§ REQUIRED ACTION
Filter the records for "root" and keep each line that has it.

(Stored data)
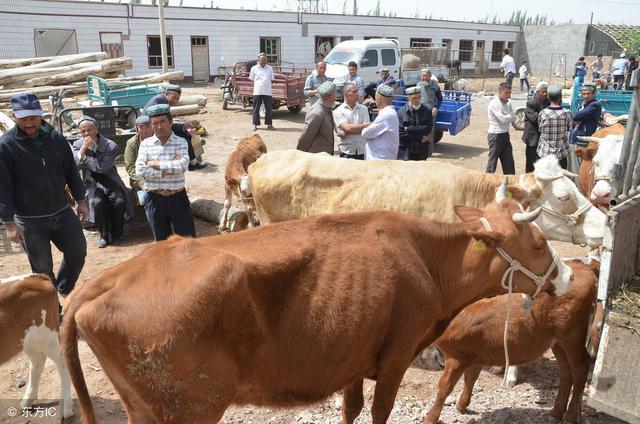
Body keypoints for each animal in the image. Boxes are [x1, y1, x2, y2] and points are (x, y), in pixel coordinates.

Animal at [0, 274, 73, 418]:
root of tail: (37, 277)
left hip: (47, 336)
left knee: (61, 362)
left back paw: (66, 408)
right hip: (25, 340)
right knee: (37, 361)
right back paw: (27, 401)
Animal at [60, 199, 572, 424]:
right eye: (539, 242)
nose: (566, 277)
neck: (425, 258)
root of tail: (115, 274)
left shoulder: (353, 354)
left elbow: (350, 408)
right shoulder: (396, 356)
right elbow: (379, 411)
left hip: (142, 407)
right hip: (190, 409)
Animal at [424, 260, 600, 424]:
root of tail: (585, 270)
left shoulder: (458, 356)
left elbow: (444, 388)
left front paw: (431, 418)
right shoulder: (476, 355)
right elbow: (470, 379)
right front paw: (462, 405)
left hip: (572, 335)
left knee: (580, 367)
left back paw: (571, 416)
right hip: (557, 342)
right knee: (565, 371)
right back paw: (556, 412)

§ EXERCISE RESPONSE
root of tail: (37, 277)
root of tail: (115, 274)
root of tail: (585, 270)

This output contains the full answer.